Renkleriyle, ışıklarıyla, gölgeleriyle bizi etkileyen çevremizdeki hareketli yaşam, yeri, vakti geldiğinde aklımızın bir köşesine kalıcı çentikler atmasını da bilir. O çentiklerin kaynağı daldaki kuştan ışığa koşan sineğe, yerdeki yapraktan bir çocuğun yüzündeki mutluluğa ya da mutsuzluğa, dış dünyadan kulağımıza kadar ulaşan bir duadan, bir acı \ tatlı söze kadar her şey olabilir.
O çentikler sonraki yaşamımızın herhangi bir döneminde bize ışık tutabilirler ya da gölge edebilirler.

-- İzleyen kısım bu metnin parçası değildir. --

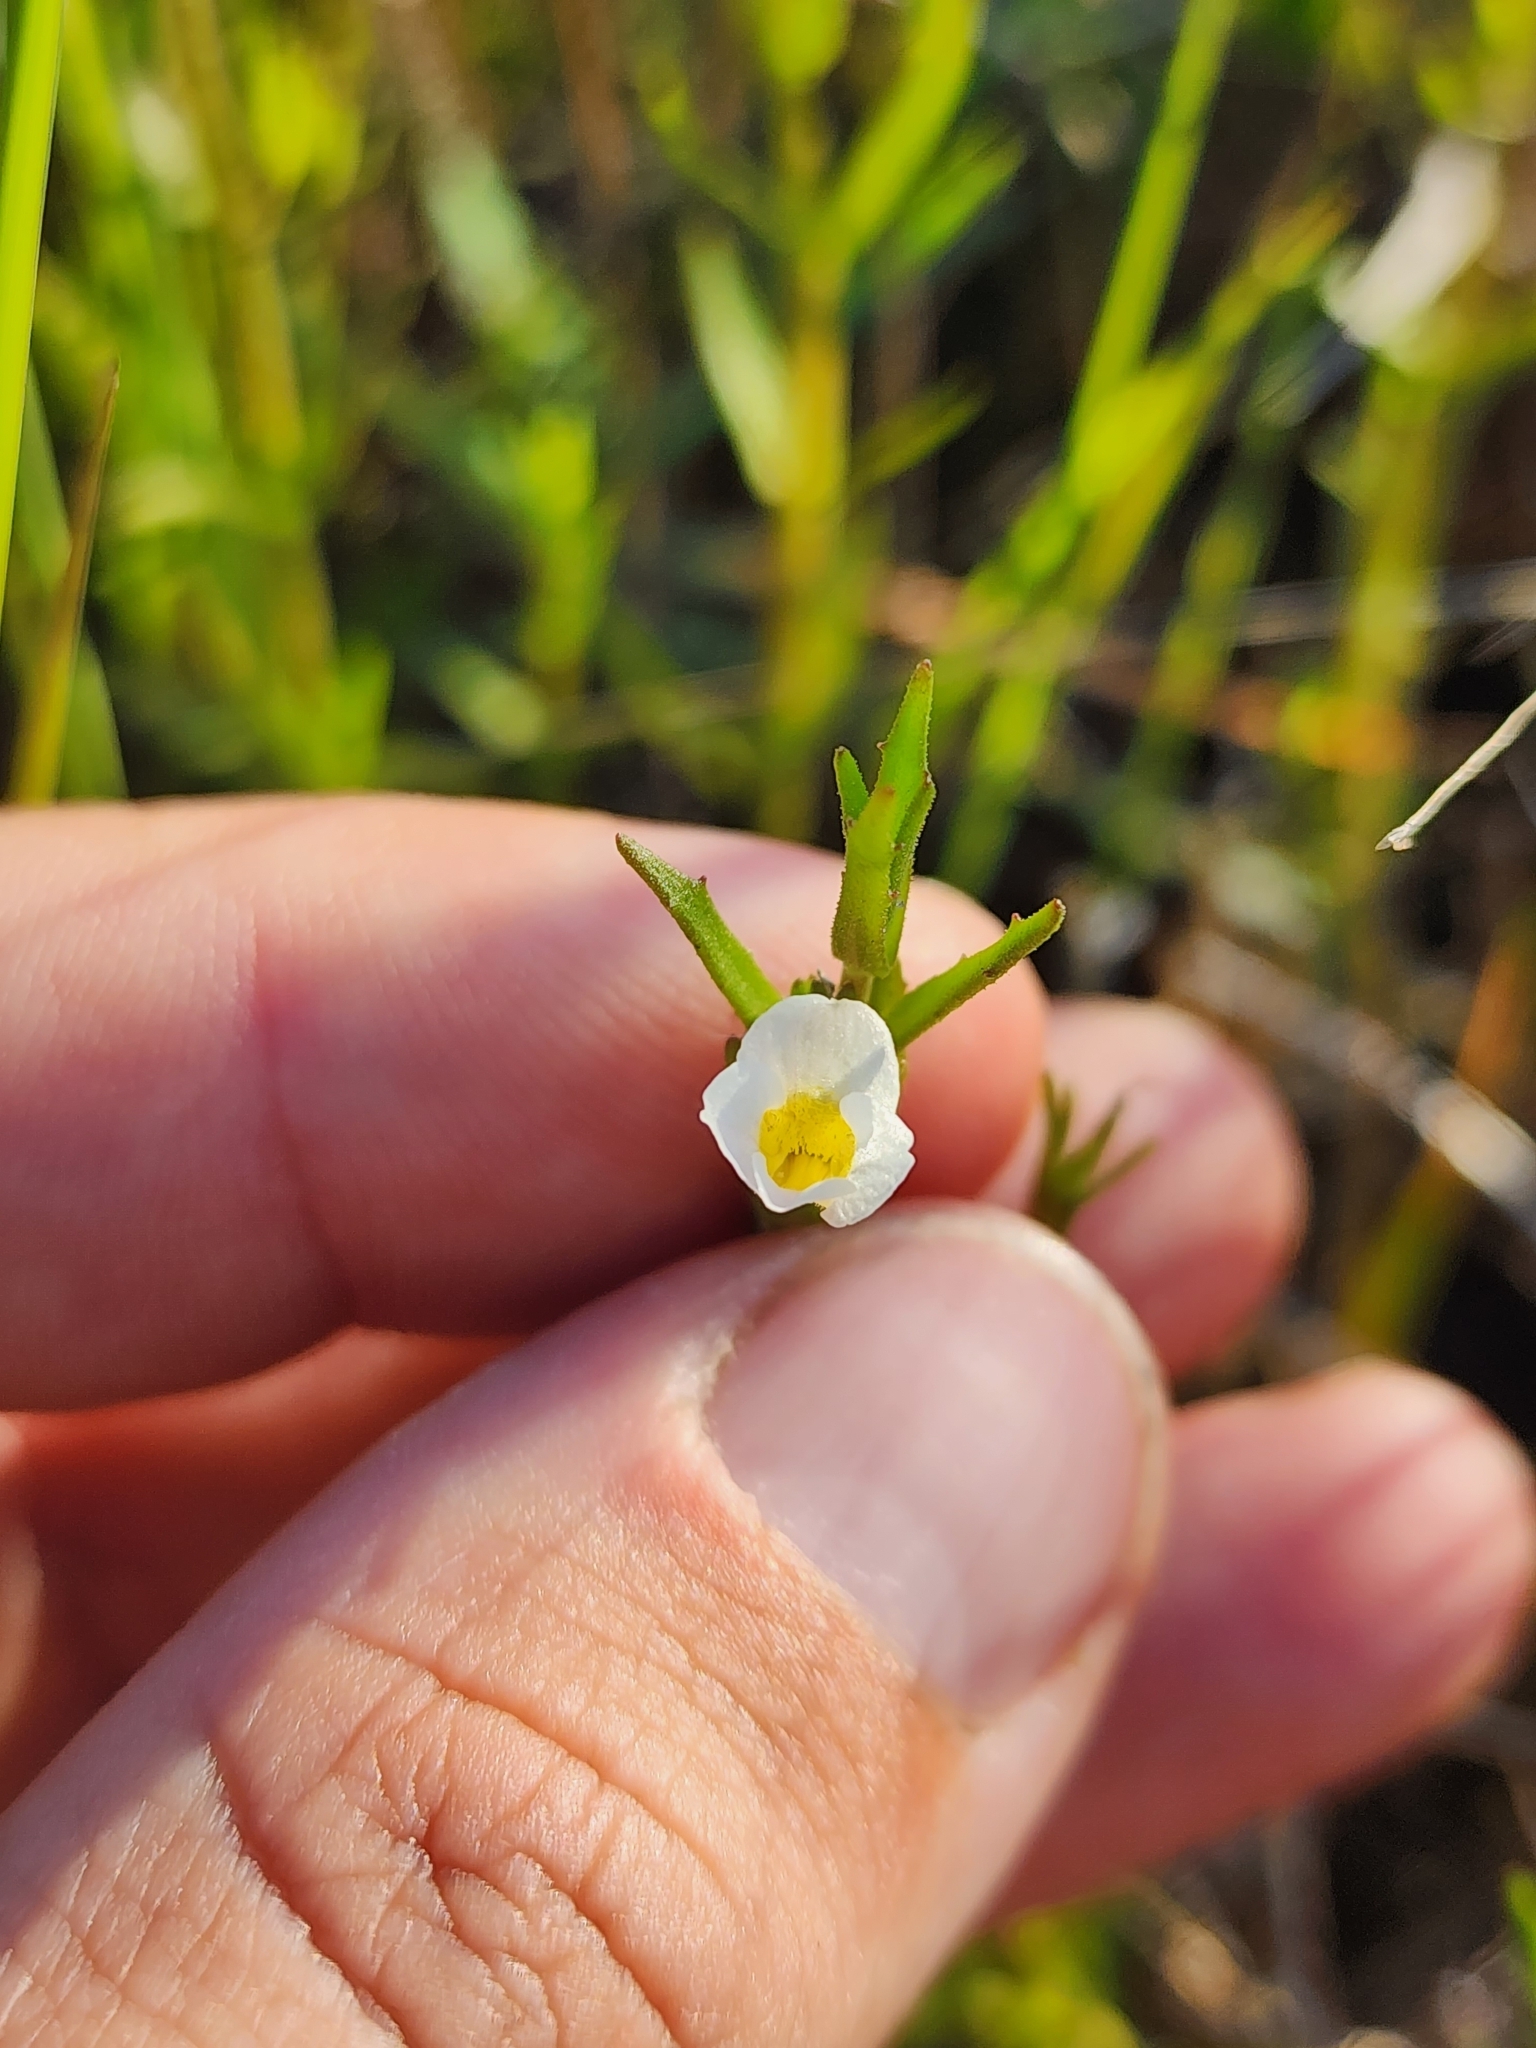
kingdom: Plantae
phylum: Tracheophyta
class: Magnoliopsida
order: Lamiales
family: Plantaginaceae
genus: Gratiola
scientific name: Gratiola ramosa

O anlamda rahmetli büyüğümüz, bankacı iş arkadaşımız Bekir Erez’in aklıma kazımış olduğu iki satır sözü, kaynağından dökülen tertemiz bir su gibi dem be dem dökülür durur dudaklarımdan.
Dökülür ve beni uyarır, dökülür ve uyandırır.
“Geçti gül, geçti bülbül / İster ağla, ister gül.”
Bilirim ki, çoğu insana sıradan gelebilecek bu söz, biraz derin bakabilene çok şeyler söyler.
Kendisiyle aynı ortamları paylaşırken, konuşurken, şakalaşırken; hatta onun banka ortamında sıra bekleyen, dilini ve kültürünü hiç bilmediği turist müşterilerle tespih, saat değiş tokuşu yapma çabalarına tanık olurken, o bilmediği insanlarla birlikte kahkahalarla gülüşlerini izlerken, bu iki sözün anlamını ne kadar kavrayabilmiştim, bilmiyorum. Aklıma geldikçe dilime düştü, dilime düştükçe aklımdaki yerini genişletti.
O güzel insan, her ölümlü gibi vakti zamanı gelince yaşamakta olduğumuz âlemden kopup o gülün ve bülbülün olmadığı âleme gitti.
Gitti ve bu iki satır sözü ile bana göre, bizlere bir meşale bıraktı.